(RECORDS FOR THE TASK begins)

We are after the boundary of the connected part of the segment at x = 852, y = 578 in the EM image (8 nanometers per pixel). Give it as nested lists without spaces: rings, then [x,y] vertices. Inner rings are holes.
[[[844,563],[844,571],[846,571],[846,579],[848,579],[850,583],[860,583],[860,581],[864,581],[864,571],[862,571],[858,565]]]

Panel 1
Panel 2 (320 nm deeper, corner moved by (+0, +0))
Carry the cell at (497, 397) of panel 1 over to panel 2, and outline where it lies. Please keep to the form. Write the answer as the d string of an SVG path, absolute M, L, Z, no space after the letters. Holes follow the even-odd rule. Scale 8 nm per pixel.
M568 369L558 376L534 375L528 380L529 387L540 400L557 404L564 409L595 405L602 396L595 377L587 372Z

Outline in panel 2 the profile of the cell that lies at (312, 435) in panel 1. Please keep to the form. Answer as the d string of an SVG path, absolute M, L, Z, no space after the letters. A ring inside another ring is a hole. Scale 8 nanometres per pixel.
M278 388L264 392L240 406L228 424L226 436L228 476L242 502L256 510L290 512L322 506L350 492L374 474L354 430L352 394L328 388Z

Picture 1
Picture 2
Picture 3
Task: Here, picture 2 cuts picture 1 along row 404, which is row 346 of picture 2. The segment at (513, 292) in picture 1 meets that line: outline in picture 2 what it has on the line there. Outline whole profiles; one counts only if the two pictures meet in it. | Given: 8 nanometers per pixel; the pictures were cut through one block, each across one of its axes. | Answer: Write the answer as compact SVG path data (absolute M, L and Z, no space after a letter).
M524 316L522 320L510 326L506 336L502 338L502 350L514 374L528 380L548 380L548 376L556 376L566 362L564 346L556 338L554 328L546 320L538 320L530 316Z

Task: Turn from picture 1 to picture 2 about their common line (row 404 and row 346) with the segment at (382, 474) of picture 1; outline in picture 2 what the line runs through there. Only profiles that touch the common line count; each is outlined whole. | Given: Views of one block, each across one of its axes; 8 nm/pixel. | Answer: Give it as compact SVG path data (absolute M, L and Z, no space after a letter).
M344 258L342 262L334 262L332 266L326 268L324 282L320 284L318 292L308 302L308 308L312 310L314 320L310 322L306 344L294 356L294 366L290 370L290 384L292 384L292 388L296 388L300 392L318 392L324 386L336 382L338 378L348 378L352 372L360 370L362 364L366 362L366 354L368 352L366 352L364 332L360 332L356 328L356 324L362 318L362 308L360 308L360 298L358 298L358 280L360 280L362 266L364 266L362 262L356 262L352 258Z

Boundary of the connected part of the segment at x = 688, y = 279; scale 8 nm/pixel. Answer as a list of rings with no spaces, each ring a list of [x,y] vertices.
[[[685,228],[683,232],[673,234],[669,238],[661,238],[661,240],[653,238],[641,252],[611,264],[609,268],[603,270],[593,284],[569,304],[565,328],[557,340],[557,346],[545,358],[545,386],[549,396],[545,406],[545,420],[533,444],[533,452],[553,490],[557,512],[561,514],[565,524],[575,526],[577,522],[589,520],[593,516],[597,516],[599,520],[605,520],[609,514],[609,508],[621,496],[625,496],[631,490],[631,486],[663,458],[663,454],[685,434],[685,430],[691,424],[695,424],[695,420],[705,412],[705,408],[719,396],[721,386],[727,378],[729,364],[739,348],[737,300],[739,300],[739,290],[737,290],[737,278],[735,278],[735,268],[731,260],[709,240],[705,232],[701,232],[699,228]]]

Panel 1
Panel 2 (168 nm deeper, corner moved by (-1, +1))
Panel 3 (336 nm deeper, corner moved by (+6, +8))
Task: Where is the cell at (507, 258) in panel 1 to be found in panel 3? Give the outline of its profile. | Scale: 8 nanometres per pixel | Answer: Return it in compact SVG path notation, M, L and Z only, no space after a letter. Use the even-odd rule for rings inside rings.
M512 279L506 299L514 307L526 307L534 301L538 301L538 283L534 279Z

(RECORDS FOR THE TASK ends)

Search the data above for the word "moved" and report how many lines contain it, with nothing further.

3